I am following some advice to begin my own thread.. (Thanks Bear). Initially i had dropped in on someone elses & figured that's kind of rude since nobody knows me yet. I used to be a member here about a year or so ago & recognise some old buddies still here - congrats to you all still going strong!! - YoungatHeart, Saint Jude, Tawney, Memarcie to name a few. I used to be known as MFM so i do a double-take each time i see FMF!! Forgot my password so have begun a new charachter. (This site has really exploded by the way!!)
Anyhow.. i stopped coming because my life turned upside down and I really hated myself as I was having no luck controlling myself.. and i did not want to bring others down who were doing so well. My Doc said she did not think my drinking was the biggest issue I had to deal with and suggested I get my life under control again before tackling that. Some may say she was letting me off the hook, but there were a large number of very big scary things happening in my world (don't want to go there just now and i hope it's over).
It's been a rough road and I managed to get off the treadmill finally and the Doc gave me some valium so that I could do a home detox. I went really well for about 2 weeks and then went to a wedding. Went a bit nuts after that... champers, beer, then wine, then whisky.. So I've spent a few days just HATING MYSELF BIG TIME and experiencing extreme fear & paranoia. Jeeeez it reminds me of the reason I gave up smoking pot 20years ago. Alcohol & me just don't work together any more!

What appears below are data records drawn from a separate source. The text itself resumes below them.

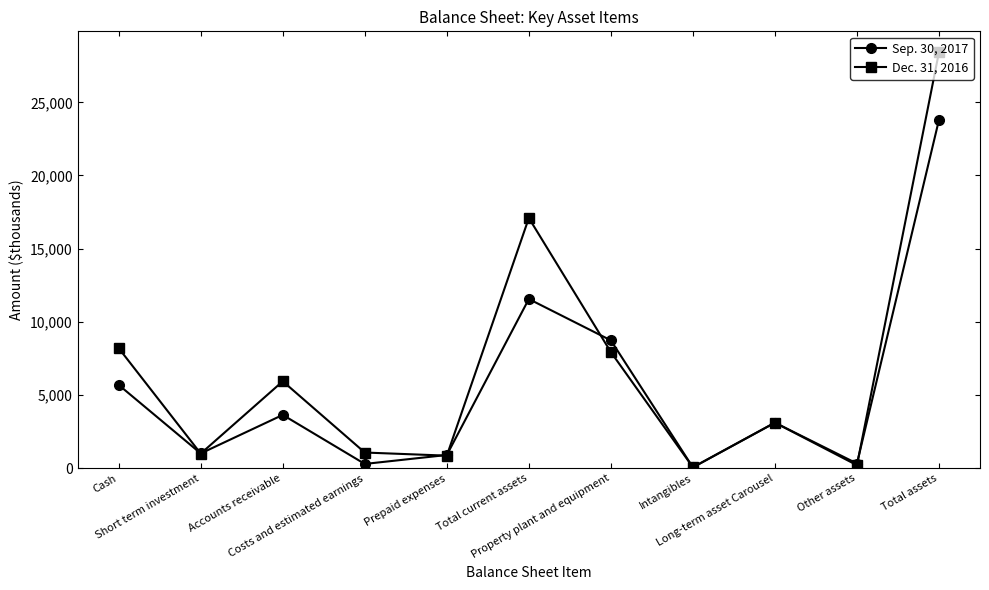

Where is the first local maximum for Sep. 30, 2017?

Accounts receivable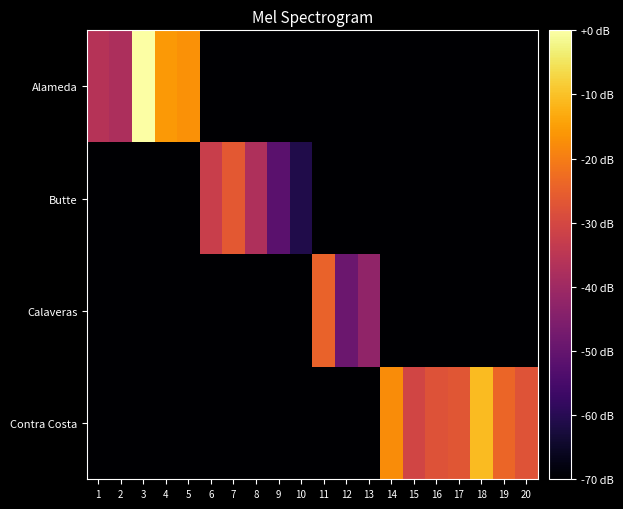

What is the spread (max minus min) of values at 13?

27.4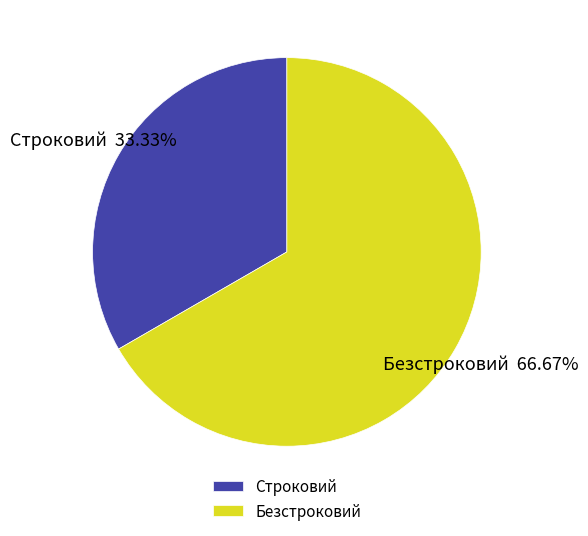

To the nearest percent, what portion does Строковий represent?

33%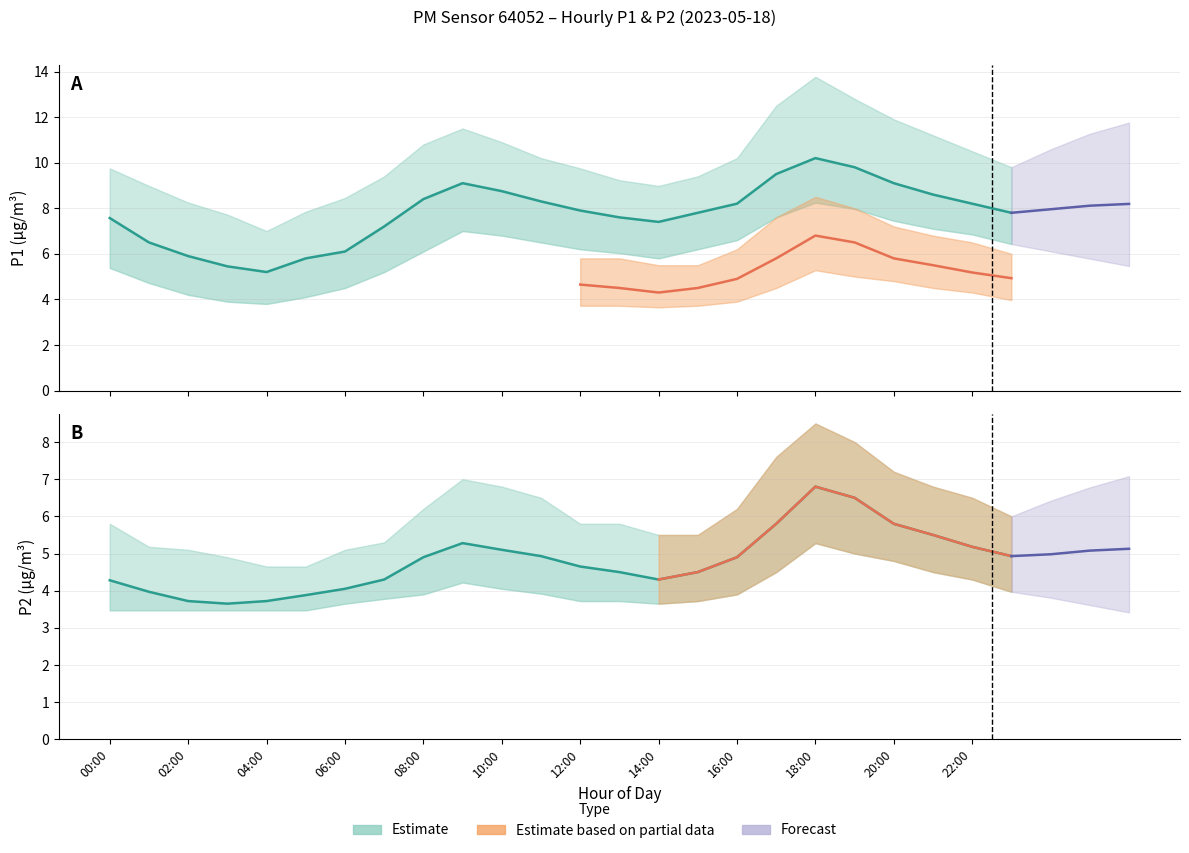

The P2_lower series shows 1.5 at 04:00. True or false?

False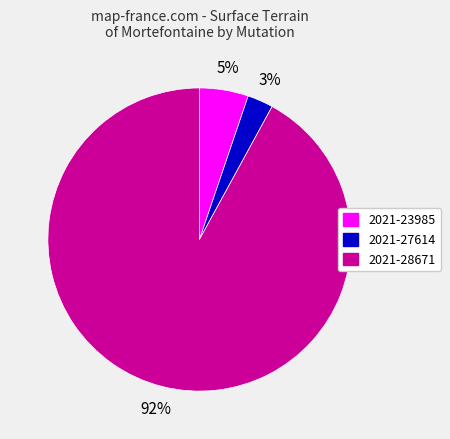

Which has a higher value, 2021-28671 or 2021-23985?

2021-28671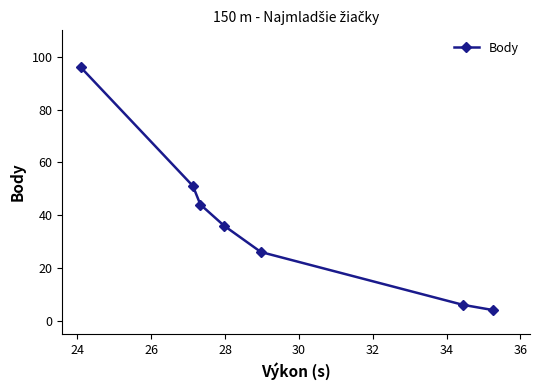

Reading left to right, what are all the values shown in this chart?

96	51	44	36	26	6	4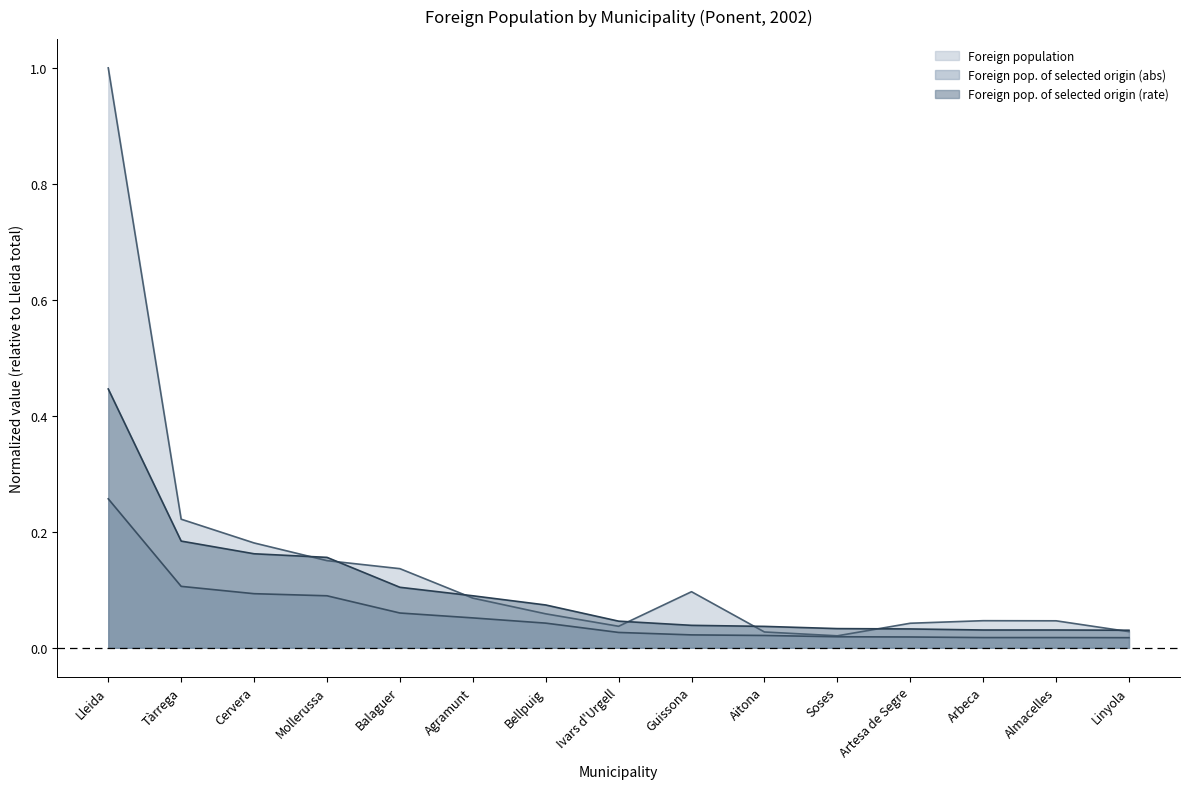

Does the chart have visible grid lines?

No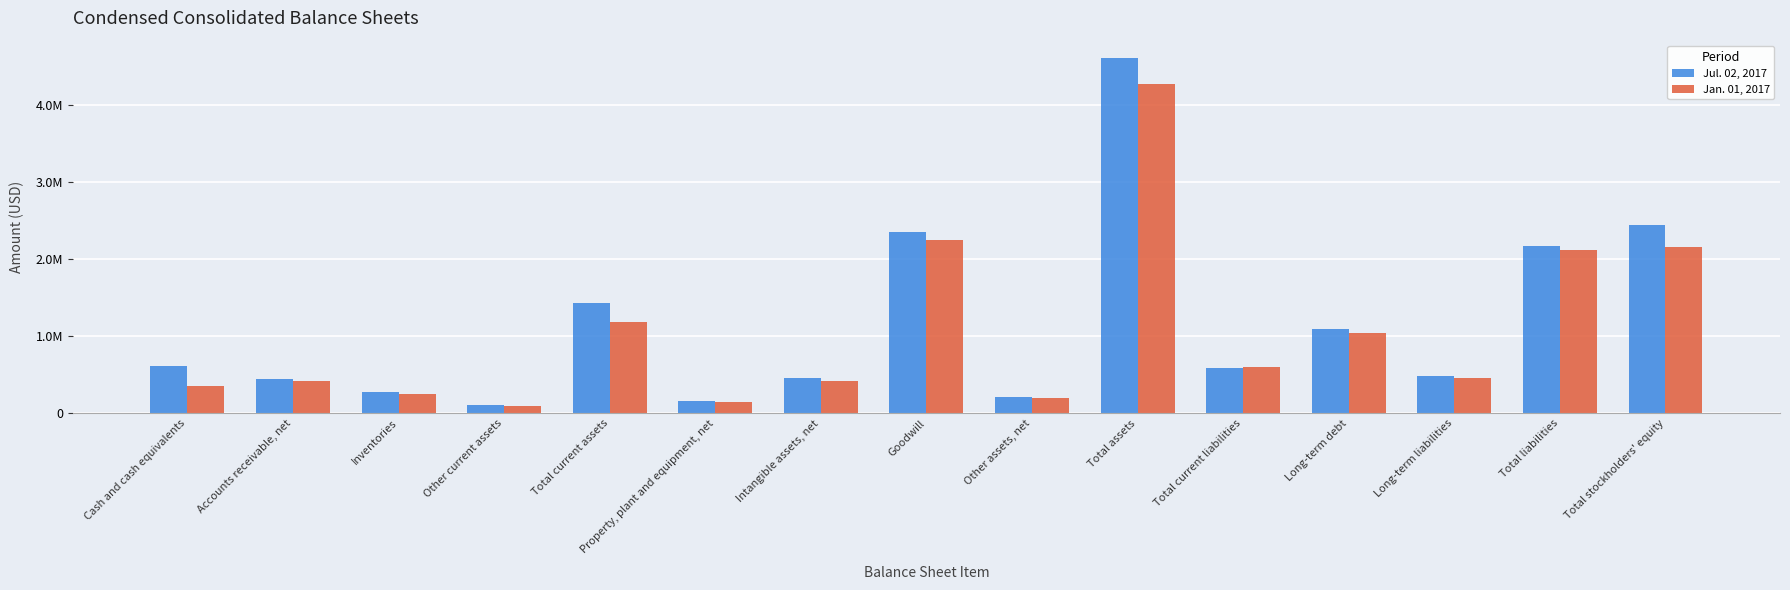

Reading left to right, what are all the values shown in this chart?

Jul. 02, 2017: 616308	440412	275085	102021	1433826	154156	453059	2356690	207373	4605104	589388	1089395	487685	2166468	2438636
Jan. 01, 2017: 359265	425588	246847	99246	1189931	145494	420224	2247966	204679	4276683	603355	1045254	459544	2123113	2153570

Anyway.. this is day one.. ive had a valium and am sipping lemonade. The valium makes the fear & paranoia go away and stops my circular thinking about my problems. Most importantly it stops me getting in the car and driving to the bottle shop.
I have little kids and have managed to isolate myself completely so I don't know anyone I can call on for company really. I promise to check in every day because you guys are going to be my life line for a little while. I used to be a very brave and energetic and good person. I want to be that person again. I want to appreciate my children and everything I have. I want to stand up and fight for the good life that we deserve and get on with fixing things. Most of all I need to stop allowing myself being swallowed up in fear & self recriminations - stop that little record in my head that says I'm not strong enough or smart enough. THAT IS UTTER CRAP!! I am going to go and do my dishes now. Sorry to be boring.. one foot in front of the other eh.
One worry I have is the Valium - I'm supposed to take it for a few days to avoid withdrawal dangers - then stop. Does anybody know what Valium addiction or withdrawal is like? I'm not supposed to get addicted and am on a very low dose. Still, any info would be appreciated.